Emiliana is a bookseller and lover of indie bookstores and shopping small. She primarily reads poetry, fiction, and memoirs. After spending four years obtaining an English degree, Emiliana is getting back into the practice of reading for pleasure and loves a story that envelopes you into its world. A few of her favorite books are Catalog of Unabashed Gratitude by Ross Gay, Homegoing by Yaa Gyasi, and Supper Club by Lara Williams. Emiliana also loves returning to old favorites and finding new favorites in children's literature - from picture books to middle readers to graphic novels.
Yaa Gyasi's Homegoing is a feat, an example of the perfect marriage between content and form. Gyasi takes lovers of historical fiction on a journey that is both incredibly expansive and incredibly intimate, following two lineages from eighteenth century Ghana to the twentieth century United States. The book's form mirrors the experiences of its characters as it moves through their two-pronged ancestry and across a vast expanse of time and space in this seven generation, diasporic project.
If you're looking for a novel about good food, young adulthood, transgressive friendships between women, and the occasional breaking and entering, Supper Club is for you. During college, Roberta keeps to herself and her cooking, struggling with her relationship to her body and to pretty much anyone else.
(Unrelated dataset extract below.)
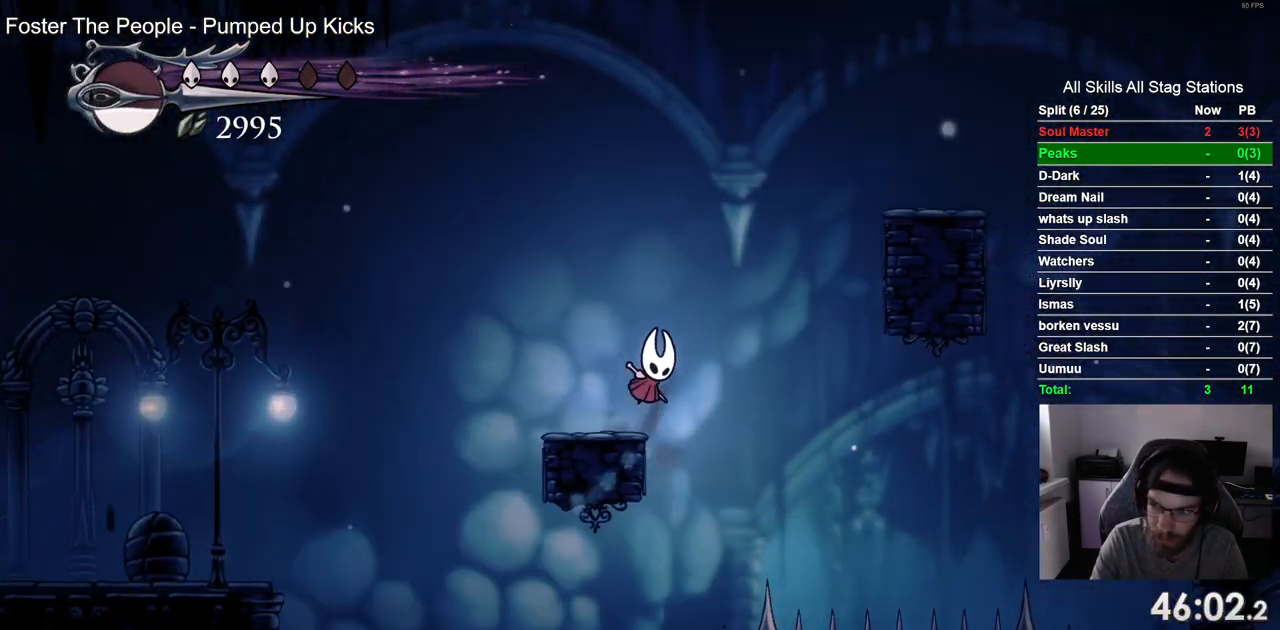
{"dt_ms": 500, "buttons": ["CROSS", "DPAD_RIGHT"], "left_stick": "center", "right_stick": "center", "events": []}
Flash forward a few years and Roberta and her friend Stevie have started a supper club that transgresses all the boundaries: women who feast and feed their bodies, break into buildings to host their club, go dumpster diving for the menu. A story about how we relate -- to one another, to ourselves, to our bodies.
I find it very difficult to name all-time favorite books, but I can confidently say this is my absolute favorite collection of poetry. It is a great option for folks who don't typically read or enjoy poetry. Catalog of Unabashed Gratitude approaches loss, joy, gratitude, place, and people with soft attentiveness, all the while staring them dead in the eye -- coming in straight and honest to the hurt, the curious lust, the romance, the devastation, the thankfulness. Gay tells the reader of the "little factory in [his] head." He exposes himself to us, writing, "...I love the moment when the poet says / I am trying to do this / or I am trying to do that." In this revelation of poetic construction, I find that Gay lets his readers in on the process through which he manages, seeks outs, avoids, mishandles, and honors the grief of losing friends to disease and murder, the endurance and hardship of familial love, the clamor in loudly proclaiming an appreciation of the everyday -- so that we, too, may begin to understand how better to hold the people and places and events of our lives in acknowledgment and gratitude.
Samin Nosrat is a gifted storyteller who just happens to also be making her stories out of food. Nosrat equips her readers with more than one-time recipes; she introduces concepts and knowledge that can be applied to any dish and which builds one’s cooking repertoire and vocabulary. Also, check out those gorgeous illustrations!
A book for those who believe certain books and certain people are destined to be together. Life in Paris is business as usual for Juliette, until she stumbles across a peculiar library and is assigned the role of passeur and instructed to take books out into the world and match them to the people who need them most.